Senate Confirms Tracy Stone-Manning As New Head Of The Bureau Of Land Management
The Bureau of Land Management has an official head, for the first time since the Obama administration.
The U.S. Senate split on party lines in the 50-45 vote to confirm Tracy Stone-Manning to lead the bureau.
Both of Colorado’s senators, Democrats Michael Bennet and John Hickenlooper, voted yes.
Republicans opposed Stone-Manning’s nomination, arguing her work with environmental groups shows she wouldn’t support traditional energy development as part of the BLM’s multi-use mission. They also argued her involvement with a tree-spiking incident in the 1980s made her unfit to run a public lands agency.
Stone-Manning previously ran Montana’s Department of Environmental Quality and served as chief of staff to Democratic Gov. Steve Bullock. More recently, she has helmed the National Wildlife Federation.
“In the face of our changing climate, we need a Senate-confirmed director who can rebuild the Bureau of Land Management into an agency that will restore and protect our public lands to sustain our economy in the West," said Sen.
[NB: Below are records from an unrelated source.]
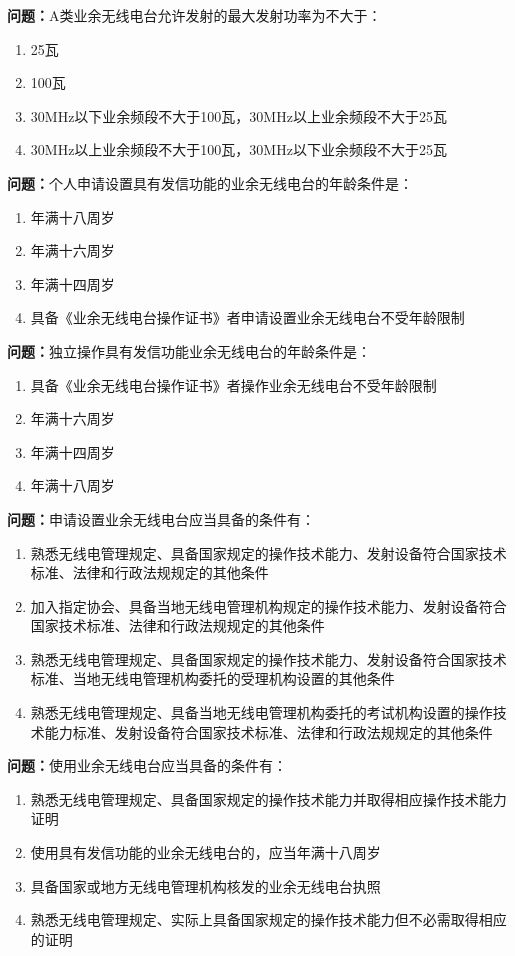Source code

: \textbf{问题：}A类业余无线电台允许发射的最大发射功率为不大于：
\begin{enumerate}[label=\Alph*), leftmargin=3em]
	\item 25瓦
	\item 100瓦
	\item 30MHz以下业余频段不大于100瓦，30MHz以上业余频段不大于25瓦
	\item 30MHz以上业余频段不大于100瓦，30MHz以下业余频段不大于25瓦
\end{enumerate}

\textbf{问题：}个人申请设置具有发信功能的业余无线电台的年龄条件是：
\begin{enumerate}[label=\Alph*), leftmargin=3em]
	\item 年满十八周岁
	\item 年满十六周岁
	\item 年满十四周岁
	\item 具备《业余无线电台操作证书》者申请设置业余无线电台不受年龄限制
\end{enumerate}

\textbf{问题：}独立操作具有发信功能业余无线电台的年龄条件是：
\begin{enumerate}[label=\Alph*), leftmargin=3em]
	\item 具备《业余无线电台操作证书》者操作业余无线电台不受年龄限制
	\item 年满十六周岁
	\item 年满十四周岁
	\item 年满十八周岁
\end{enumerate}

\textbf{问题：}申请设置业余无线电台应当具备的条件有：
\begin{enumerate}[label=\Alph*), leftmargin=3em]
	\item 熟悉无线电管理规定、具备国家规定的操作技术能力、发射设备符合国家技术标准、法律和行政法规规定的其他条件
	\item 加入指定协会、具备当地无线电管理机构规定的操作技术能力、发射设备符合国家技术标准、法律和行政法规规定的其他条件
	\item 熟悉无线电管理规定、具备国家规定的操作技术能力、发射设备符合国家技术标准、当地无线电管理机构委托的受理机构设置的其他条件
	\item 熟悉无线电管理规定、具备当地无线电管理机构委托的考试机构设置的操作技术能力标准、发射设备符合国家技术标准、法律和行政法规规定的其他条件
\end{enumerate}

\textbf{问题：}使用业余无线电台应当具备的条件有：
\begin{enumerate}[label=\Alph*), leftmargin=3em]
	\item 熟悉无线电管理规定、具备国家规定的操作技术能力并取得相应操作技术能力证明
	\item 使用具有发信功能的业余无线电台的，应当年满十八周岁
	\item 具备国家或地方无线电管理机构核发的业余无线电台执照
	\item 熟悉无线电管理规定、实际上具备国家规定的操作技术能力但不必需取得相应的证明
\end{enumerate}

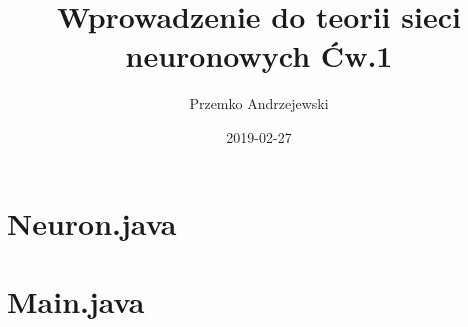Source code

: \documentclass{article}
\title{Wprowadzenie do teorii sieci neuronowych Ćw.1}
\date{2019-02-27}
\author{Przemko Andrzejewski}
\begin{document}
  \maketitle
  \tableofcontents
  \newpage
  \section{Neuron.java}
  
  \newpage
  \section{Main.java}
  
\end{document}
Bennet in a statement after the vote.
Republicans have label Stone-Manning an "eco-terrorist" for her connection to the tree-spiking incident. Kristi Burton Brown, the head of the Colorado GOP, called Bennet and Hickenlooper's support for her confirmation an "absolutely shameful vote" that "will be devastating for Colorado and the West."
The BLM has been without a confirmed director since the Obama administration. Former President Donald Trump tapped the department’s deputy director for policy, William Perry Pendley, last September, but pulled his nomination before the Senate could consider it.
When President Joe Biden nominated Stone-Manning to lead the BLM, more than 100 conservation and public lands groups sent a letter to Senate leaders urging her confirmation.
She will take the reins at a fraught moment for the bureau. The Trump administration’s decision to relocate BLM’s top Washington, D.C., staff to offices across the West — including shifting the headquarters to Grand Junction — led to a hollowing out at the bureau, with hundreds of staff choosing to quit or retire rather than make the move.
In mid-September, Interior Secretary Deb Haaland announced the BLM’s national headquarters will be moving back to D.C., although she promised an expanded ‘Western headquarters’’ would remain in Grand Junction. In a statement after the vote, Sen. Hickenlooper said Stone-Manning would be a partner to Colorado in making the Grand Junction office a success.
The BLM manages 8.3 million acres of public land in Colorado, juggling often competing interests around conservation, recreation, energy development and grazing.